In 1944, when he was 13, the Nazis began shipping off the Jews in his family’s home in Kosovo, then a part of German-occupied Yugoslavia.

He remembers seeing blue skies and fir trees through openings in the railroad car he was put in with his parents. Their destination was the Bergen-Belsen concentration camp.

In the beginning, the daily bread ration was one slice an inch thick. As the German armies began losing ground in Europe to the Allies that year, the ration shrank to a piece the size of a matchbox.

“My dilemma was whether to finish it all in one bite and be hungry for the rest of the day, or to try to spread it out in small bites,” he said.

It was common to wake up in the barracks next to a prisoner who had died overnight, Teitelbaum said – they knew because huge numbers of lice could be seen abandoning the body as it went cold.

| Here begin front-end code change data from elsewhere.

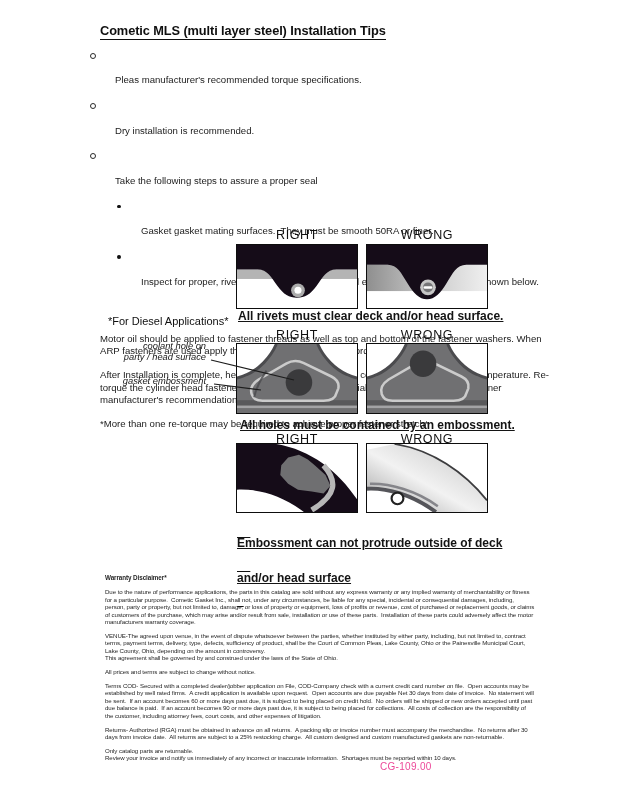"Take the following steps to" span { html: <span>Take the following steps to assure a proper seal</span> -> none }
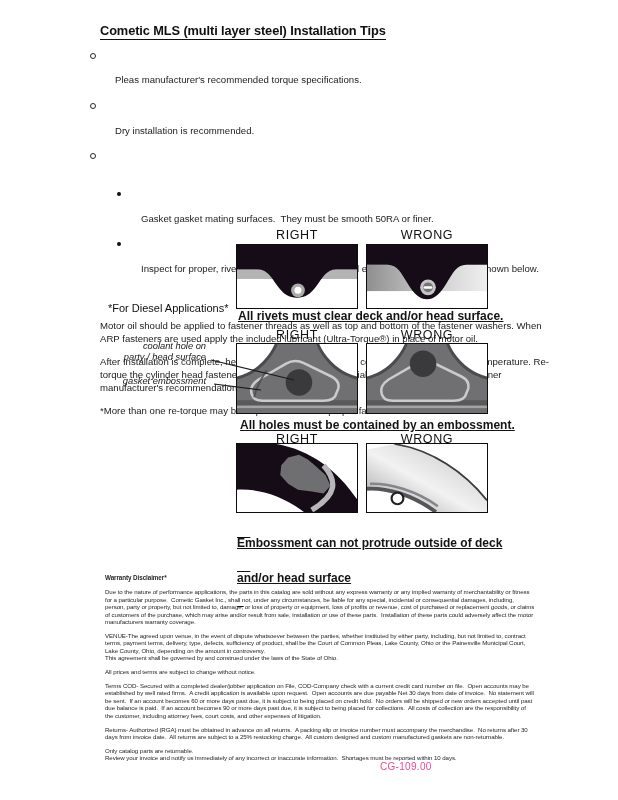"All rivets must clear deck" .caption { font-size: 12px -> 10px; text-decoration: underline -> none }
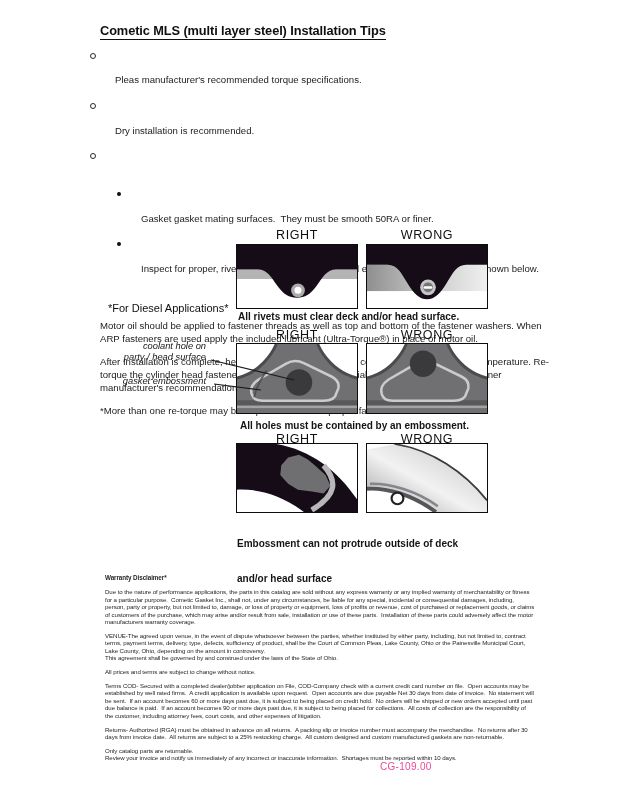"coolant hole on" .side-label { font-style: italic -> none; left: 96px -> 117px; text-align: right -> center }
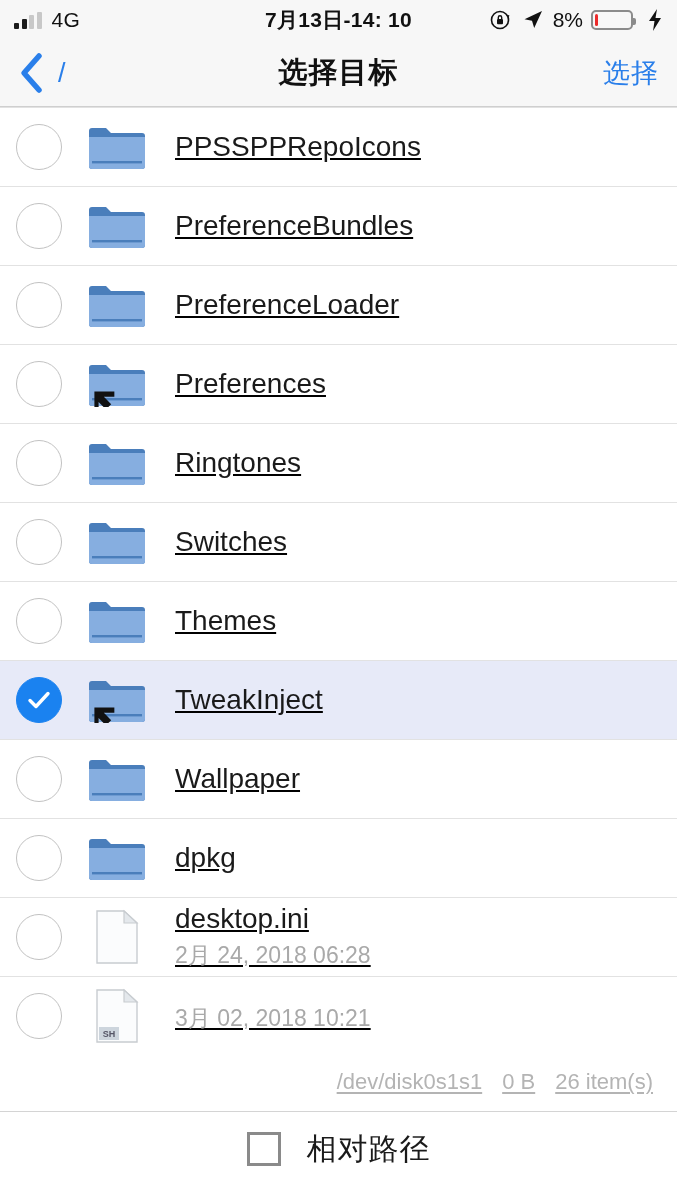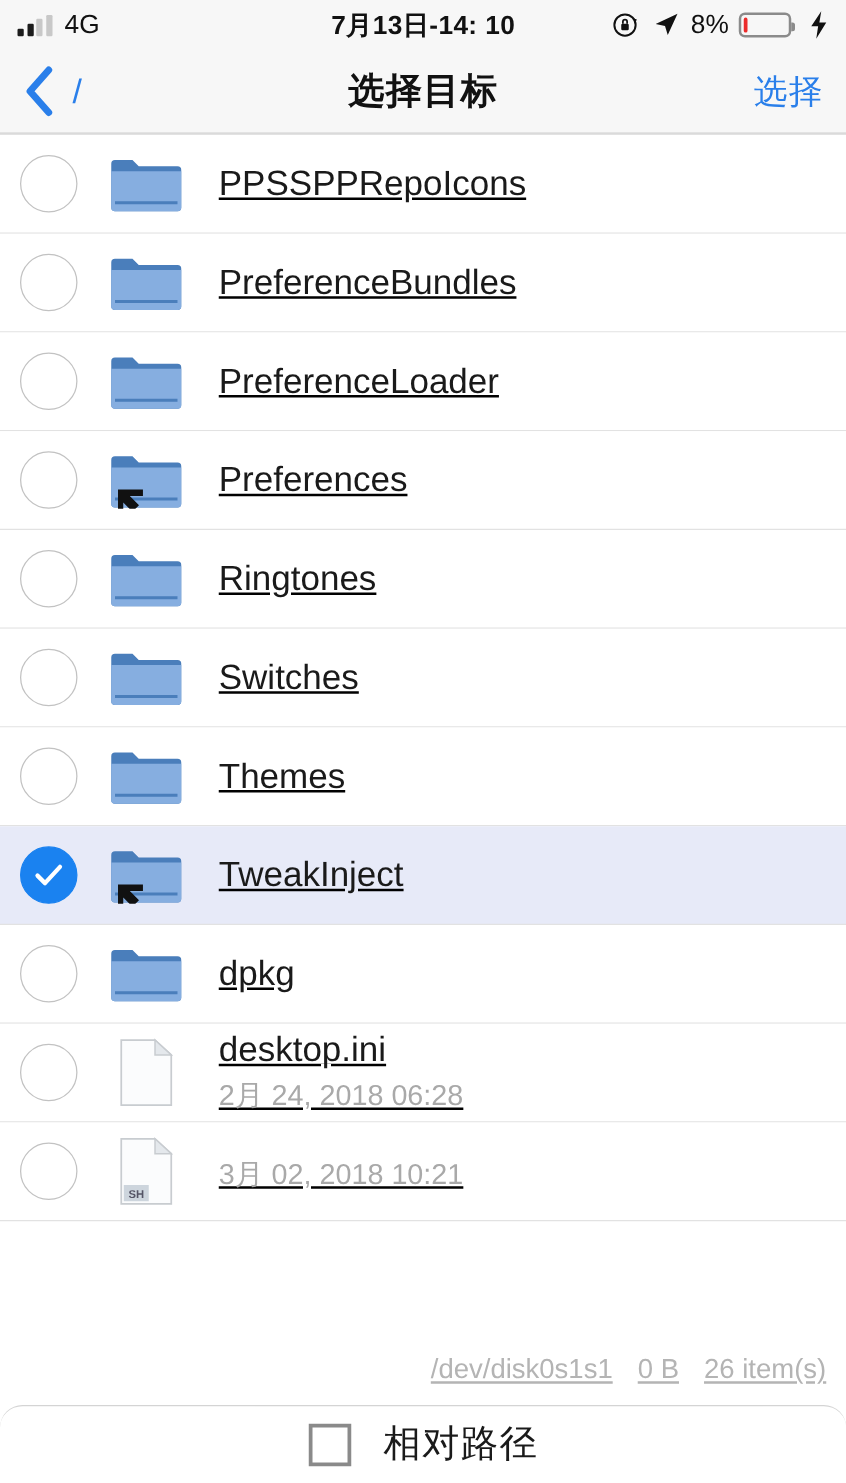"Wallpaper" div.row { html: none -> <div> <span></span> <span> <svg> <path></path> <path></path> <rect></rect> <g></g> </svg> </span> <div> <div>Wallpaper</div> </div> </div> }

Anne Frank, whose diary made her name known around the world after the war, was at the camp at the same time, but Teitelbaum never met the girl who was only two years older than him.

Frank died of typhus shortly before Bergen-Belsen was liberated by British troops. She was one of an estimated 50,000 people who died there. Another was Teitelbaum’s father, Joseph, who succumbed to hunger, disease and exhaustion.

In April 1945, with the end of the war in Europe only weeks away, the Germans loaded 2,500 Jews, including Teitelbaum, on a train and sent them on a 10-day journey. The inmates jettisoned the bodies of hundreds of captives who died along the way.

One day the train came to a halt in a field. The inmates realized the Nazi guards had fled, and when they forced open the doors, they met mounted scouts riding ahead of the victorious Red Army. Their ordeal had ended.

Teitelbaum moved to Israel four years later, believing that a Jewish state was the central lesson Jews needed to learn from the Holocaust.

“We need to have a place,” he said. “We learned the hard way what it means to be a Jew.”